Entrepreneur Elon Musk took an interest in Tesla, helping the company secure funding and becoming its chairman in the process. Although the company is still seeking profitability, Tesla has grown rapidly and has introduced electric vehicles for many different market segments. Tesla now sells tens of thousands of electric vehicles per quarter, and you can find Tesla cars in practically every city.
Instant Anything, Anywhere
Have you ever stopped to reflect about how remarkable it is that you can tap an icon on your phone and have almost anything come to your door – sometimes in just a few minutes? This isn’t just online pizza ordering – that technology has actually been around for close to 20 years – it’s the ability to order a meal from virtually any restaurant in your city and have someone bring it to your door in less than an hour.
Need a ride?

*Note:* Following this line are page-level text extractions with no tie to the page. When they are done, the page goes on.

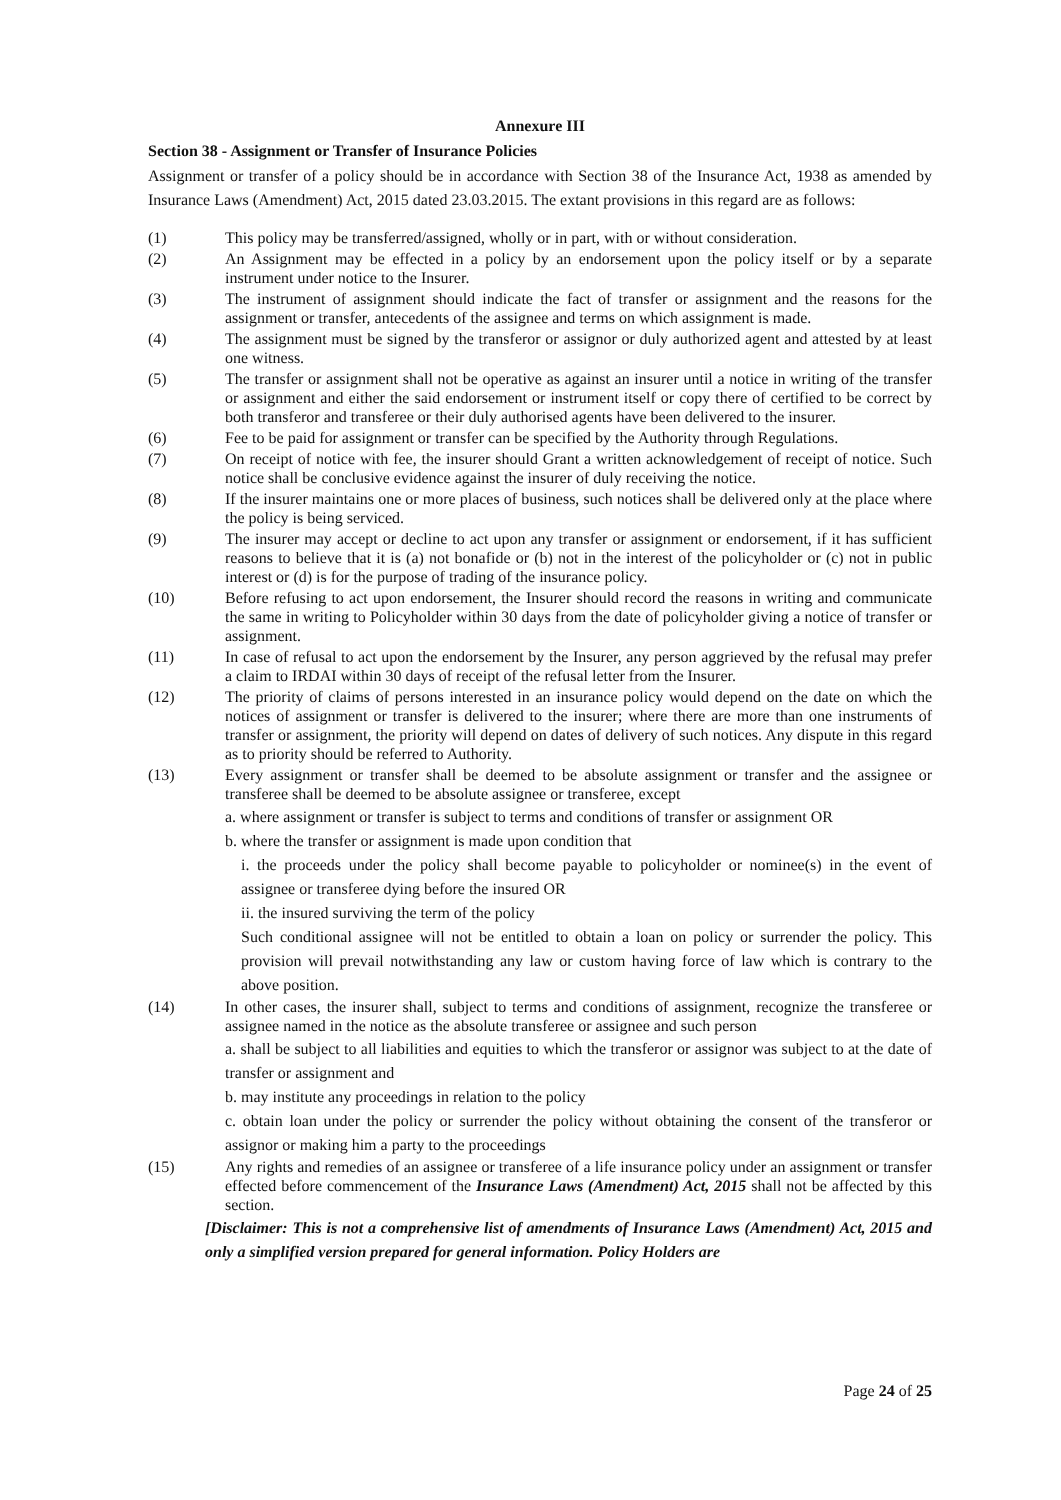Annexure III
Section 38 - Assignment or Transfer of Insurance Policies
Assignment or transfer of a policy should be in accordance with Section 38 of the Insurance Act, 1938 as amended by Insurance Laws (Amendment) Act, 2015 dated 23.03.2015. The extant provisions in this regard are as follows:
(1) This policy may be transferred/assigned, wholly or in part, with or without consideration.
(2) An Assignment may be effected in a policy by an endorsement upon the policy itself or by a separate instrument under notice to the Insurer.
(3) The instrument of assignment should indicate the fact of transfer or assignment and the reasons for the assignment or transfer, antecedents of the assignee and terms on which assignment is made.
(4) The assignment must be signed by the transferor or assignor or duly authorized agent and attested by at least one witness.
(5) The transfer or assignment shall not be operative as against an insurer until a notice in writing of the transfer or assignment and either the said endorsement or instrument itself or copy there of certified to be correct by both transferor and transferee or their duly authorised agents have been delivered to the insurer.
(6) Fee to be paid for assignment or transfer can be specified by the Authority through Regulations.
(7) On receipt of notice with fee, the insurer should Grant a written acknowledgement of receipt of notice. Such notice shall be conclusive evidence against the insurer of duly receiving the notice.
(8) If the insurer maintains one or more places of business, such notices shall be delivered only at the place where the policy is being serviced.
(9) The insurer may accept or decline to act upon any transfer or assignment or endorsement, if it has sufficient reasons to believe that it is (a) not bonafide or (b) not in the interest of the policyholder or (c) not in public interest or (d) is for the purpose of trading of the insurance policy.
(10) Before refusing to act upon endorsement, the Insurer should record the reasons in writing and communicate the same in writing to Policyholder within 30 days from the date of policyholder giving a notice of transfer or assignment.
(11) In case of refusal to act upon the endorsement by the Insurer, any person aggrieved by the refusal may prefer a claim to IRDAI within 30 days of receipt of the refusal letter from the Insurer.
(12) The priority of claims of persons interested in an insurance policy would depend on the date on which the notices of assignment or transfer is delivered to the insurer; where there are more than one instruments of transfer or assignment, the priority will depend on dates of delivery of such notices. Any dispute in this regard as to priority should be referred to Authority.
(13) Every assignment or transfer shall be deemed to be absolute assignment or transfer and the assignee or transferee shall be deemed to be absolute assignee or transferee, except
a. where assignment or transfer is subject to terms and conditions of transfer or assignment OR
b. where the transfer or assignment is made upon condition that
i. the proceeds under the policy shall become payable to policyholder or nominee(s) in the event of assignee or transferee dying before the insured OR
ii. the insured surviving the term of the policy
Such conditional assignee will not be entitled to obtain a loan on policy or surrender the policy. This provision will prevail notwithstanding any law or custom having force of law which is contrary to the above position.
(14) In other cases, the insurer shall, subject to terms and conditions of assignment, recognize the transferee or assignee named in the notice as the absolute transferee or assignee and such person
a. shall be subject to all liabilities and equities to which the transferor or assignor was subject to at the date of transfer or assignment and
b. may institute any proceedings in relation to the policy
c. obtain loan under the policy or surrender the policy without obtaining the consent of the transferor or assignor or making him a party to the proceedings
(15) Any rights and remedies of an assignee or transferee of a life insurance policy under an assignment or transfer effected before commencement of the Insurance Laws (Amendment) Act, 2015 shall not be affected by this section.
[Disclaimer: This is not a comprehensive list of amendments of Insurance Laws (Amendment) Act, 2015 and only a simplified version prepared for general information. Policy Holders are
Page 24 of 25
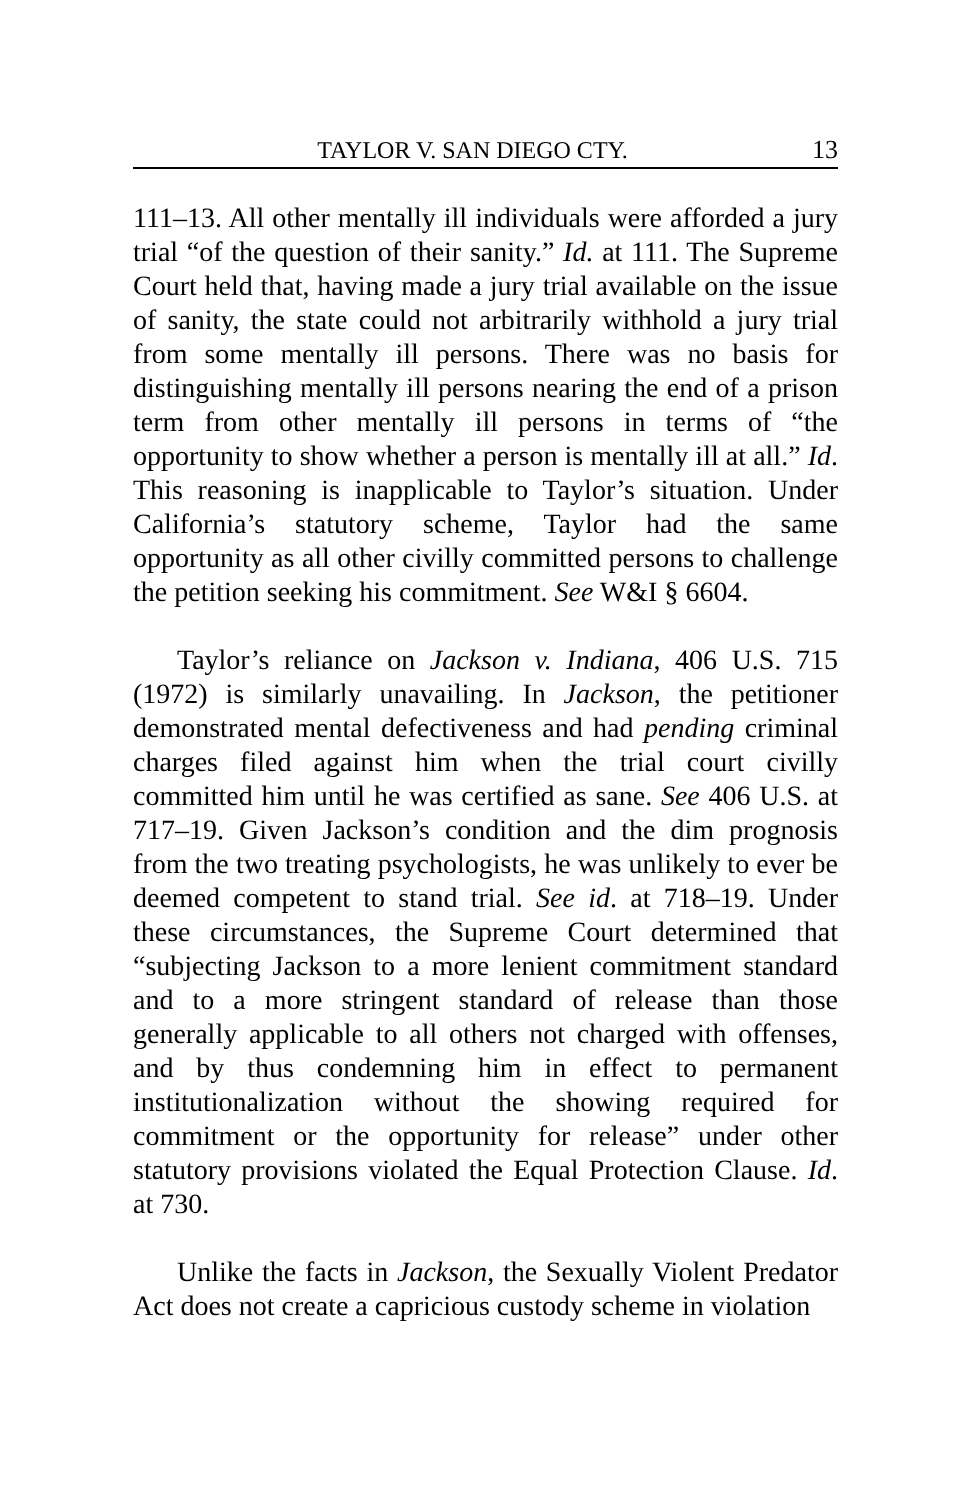TAYLOR V. SAN DIEGO CTY. 13
111–13. All other mentally ill individuals were afforded a jury trial “of the question of their sanity.” Id. at 111. The Supreme Court held that, having made a jury trial available on the issue of sanity, the state could not arbitrarily withhold a jury trial from some mentally ill persons. There was no basis for distinguishing mentally ill persons nearing the end of a prison term from other mentally ill persons in terms of “the opportunity to show whether a person is mentally ill at all.” Id. This reasoning is inapplicable to Taylor’s situation. Under California’s statutory scheme, Taylor had the same opportunity as all other civilly committed persons to challenge the petition seeking his commitment. See W&I § 6604.
Taylor’s reliance on Jackson v. Indiana, 406 U.S. 715 (1972) is similarly unavailing. In Jackson, the petitioner demonstrated mental defectiveness and had pending criminal charges filed against him when the trial court civilly committed him until he was certified as sane. See 406 U.S. at 717–19. Given Jackson’s condition and the dim prognosis from the two treating psychologists, he was unlikely to ever be deemed competent to stand trial. See id. at 718–19. Under these circumstances, the Supreme Court determined that “subjecting Jackson to a more lenient commitment standard and to a more stringent standard of release than those generally applicable to all others not charged with offenses, and by thus condemning him in effect to permanent institutionalization without the showing required for commitment or the opportunity for release” under other statutory provisions violated the Equal Protection Clause. Id. at 730.
Unlike the facts in Jackson, the Sexually Violent Predator Act does not create a capricious custody scheme in violation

Just open your Uber or Lyft app, and a driver will pick you up in a few minutes. Fresh food from the grocery store? You got it. You can even order just about any product instantly from Amazon; the company now offers on-demand local delivery of many products in major metropolitan areas. Before long, it’ll be automated drones rather than human drivers making those deliveries.
Twenty years ago, you ordered products by talking on the phone or typing on your computer – and then, you waited. Today, no one waits for anything.
Two decades ago, the best option for people who wanted to enjoy high-quality video content at home was DVD – and many people at that time were still watching movies on VHS cassettes. People who wanted to watch television programming watched it through standard cable, satellite and over-the-air television services.
Think about how you consume video content today. Suppose you want to watch a movie. Do you run downtown and buy a disc in a box for $20? No; you already have a subscription to a service like Netflix or Amazon Prime. You punch in the name of the movie, and it’s ready to watch.
The experience of watching television programming has also changed completely. There’s no need to sit through commercials and no need to wait a week to see the next episode of your favorite program. If you prefer, you can wait until the season ends and watch the entire series in one lazy afternoon. Do you enjoy sports? Services like MLB.TV make it possible to watch every game played by every team, either in real time or at your leisure. Streaming video services have made standard television virtually obsolete – and 20 years ago, many people would have said that would never happen.